6. De facto, somos muito céleres a criticar tudo o que é árabe, pois facilmente confundimos (a sua) cultura com (a sua) religião. A Tunísia trata-se de um estado laico e monogâmico. São muçulmanos, claro, mas porque não haveriam de o ser? A geografia e a história explicam-no. E isso serve para todas as religiões. Ter direito às liberdades individuais, incluindo as de culto, é obviamente apanágio das sociedades de direito. Fanatismo e terrorismo são outra história e não cabem aqui neste texto. Podemos não apreciar algumas tradições que ainda persistem, eu aliás não gosto de tradições em lado nenhum e ponto final. Mas estão enraizadas culturalmente nos países e há que respeitar, pelo menos, e esperar que evoluam. A Tunísia foi o primeiro país árabe a abolir a escravatura. O primeiro a instituir uma constituição. O primeiro a abolir a poligamia. O primeiro a legalizar o aborto. Marcos importantes, sem dúvida, altamente significativos. Estão virados para o progresso e defraudar esse processo é que também ditou a queda do ditador. Sem condições económicas e muita pobreza, não há desejo de progresso que aguente.
7. Porque a Tunísia é pobre. As pessoas vivem com muitas dificuldades, muitos edificios estão muito degradados, as ruas carecem de alcatrão e de limpeza, as pessoas têm um ar sofrido e de quem não está habituado a mordomias. Claro que há riqueza, mas concentrada em poucos. E claro que há absoluta limpeza mas nas zonas turísticas. E há glamour e beleza, também mais nas zonas destinadas so turismo. A zona de Hammamet Sul (Yasmine Hammamet), por exemplo, é de sonho, um paraíso de palmeiras, tranquilidade e mar azul. Lojas de um exotismo inebriante, avenidas sumptuosas, bares e esplanadas maravilhosos, hotéis de completo luxo, enfim local das mil uma noites a deliciarem os nossos sentidos. Mas essa Tunísia que obviamente se adora tem de se estender mais democraticamente ao resto das cidades e das populações.
8. Pela razão que o povo merece-o. São, na sua generalidade, das pessoas mais tranquilas e educadas que conheci. Sempre com um respeito imenso, somos tratados como raínhas e reis, pois a alma tunisina é gentil e galanteadora, cavalheiresca e aberta. Lembro-me de cada vez que me venho embora de ficar emocionada, verdadeiramente, pois as pessoas conquistam-nos com a sua afabilidade e trato.

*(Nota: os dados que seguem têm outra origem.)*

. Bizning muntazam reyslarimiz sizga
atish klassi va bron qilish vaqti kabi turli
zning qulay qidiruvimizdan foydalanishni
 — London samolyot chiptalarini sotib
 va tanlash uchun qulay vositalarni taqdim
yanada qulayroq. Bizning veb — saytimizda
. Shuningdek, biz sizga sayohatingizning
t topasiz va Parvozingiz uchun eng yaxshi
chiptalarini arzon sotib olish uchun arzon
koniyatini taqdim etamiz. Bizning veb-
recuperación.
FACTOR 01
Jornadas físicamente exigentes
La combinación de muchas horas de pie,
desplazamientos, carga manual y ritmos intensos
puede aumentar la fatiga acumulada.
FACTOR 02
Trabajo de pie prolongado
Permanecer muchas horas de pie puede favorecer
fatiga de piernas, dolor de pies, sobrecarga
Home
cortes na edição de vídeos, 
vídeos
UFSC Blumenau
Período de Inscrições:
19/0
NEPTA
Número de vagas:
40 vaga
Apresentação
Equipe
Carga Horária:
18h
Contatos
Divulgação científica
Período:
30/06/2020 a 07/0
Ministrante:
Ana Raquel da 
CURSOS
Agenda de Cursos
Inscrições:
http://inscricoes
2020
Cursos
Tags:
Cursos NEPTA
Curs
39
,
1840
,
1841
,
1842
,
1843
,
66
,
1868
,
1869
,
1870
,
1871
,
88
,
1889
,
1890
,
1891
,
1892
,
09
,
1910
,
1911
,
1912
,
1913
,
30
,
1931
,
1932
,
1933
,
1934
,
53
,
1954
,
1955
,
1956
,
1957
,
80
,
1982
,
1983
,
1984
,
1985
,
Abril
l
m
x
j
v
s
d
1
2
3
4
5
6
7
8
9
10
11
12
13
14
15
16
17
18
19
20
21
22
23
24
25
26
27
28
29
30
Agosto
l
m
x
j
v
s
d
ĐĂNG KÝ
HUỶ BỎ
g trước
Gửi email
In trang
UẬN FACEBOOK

Por eles, estou muito contente com a revolução de jasmim. Muito mesmo. Que conquistem a liberdade por que há muito anseiam, que desenvolvam o país rumo ao progresso (embora este também seja discutível), que sejam donos de si próprios, que façam florescer a sua nação. Que o cheiro da sua flor mais emblemática inebrie esta e as gerações futuras.

janeiro 07, 2011

Tratado da felicidade profissional



Aqui há tempos pude assistir a um interessante programa de televisão de carácter sociológico, tipo de programa que está, de resto, entre os meus preferidos no que diz respeito à informação.
Debruçava-se a análise feita no programa em questão sobre a falta de poder de decisão ou de opinião no mundo do trabalho de hoje por parte dos trabalhadores e funcionários, ou seja, de como a falta de participação afectiva ou psicológica por parte de quem executa tem tornado drasticamente as pessoas cada vez mais infelizes.
Assim é, de facto. Nas sociedades ocidentais e/ou desenvolvidas, com o acesso a bens materiais como nunca houve antes, partir-se-ia do princípio que as pessoas satisfariam os seus desejos e sonhos bem mais facilmente. Acontece que aumentam, de forma brutal e sintomática, o aumento dos comprimidos anti-depressão, num crescendo de anti-felicidade, anti-serenidade e anti-bem-estar preocupantes e galopantes. Na verdade, o que os sociólogos e psicólogos concluiram é que as frustrações do trabalho, aliadas às exigências com pouquíssimas compensações, muito têm contribuido para estes desiquilíbrios.
Dizem os entendidos que as pessoas, na sua esmagadora maior parte, estão infelizes com o modo como trabalham. Independentemente da profissão, há, de facto, e no geral, um cumprir rotineiro e estéril, sem que os que trabalham tenham hipóteses de emitir sugestões ou ideias que lhes digam directamente respeito. Ou seja, escolhem pouco, muito pouco. As coisas são-lhes apresentadas, sem que eles possam opinar, dizer o que sentem, criar, ousar, recusar, argumentar, em ultima instância, ser livres e, dessa forma, mais felizes. Diziam nesse programa os peritos que às vezes bastava opinar ou ter a hipótese de escolher uma coisa bem simples, pequena, mas que fizesse o trabalhador sentir que o que ele pensa é importante para a empresa, ou que está a ser dono de si próprio ou/e que pudesse torná-lo mais estimulado e dessa forma mais produtivo.
Penso não haver dúvidas quando se diz que pessoas motivadas produzem mais e mais eficazmente. E também absolutamente concordo em dizer-se que é um erro não se fomentar a felicidade no trabalho. Como  não? Porque dizem alguns que não estamos "aqui" para ser felizes? Por acaso as pessoas são robots? Não sentem? Que ideia disparatada... A realização profissional é fundamental para o equilíbrio do indivíduo, independentemente do lugar e da prioridade que ocupa na vida de cada um. E ela passará por um sentimento de satisfação em produzir, que invariavelmente brotará da possibilidade de opinar sobre aspectos da organização laboral, sobretudo aqueles que nos dizem directamente respeito.
 Desta forma, estão de parabéns aqueles que, nas chefias, tentam valorizar o lado humano de cada um, tentando ir ao encontro das necessidades e desejos dos seus trabalhadores, funcionários e afins. Em mega empresas, não será fácil mas não devem desistir. Saber que motivam as pessoas acarreta saber que irão colher melhores resultados, certamente.
Quanto a nós, os executantes, e para lá do mundo do trabalho, quanto mais felizes estivermos mais sã construiremos a sociedade e mais contagiantemente sadia se tornará a nossa passagem por aqui.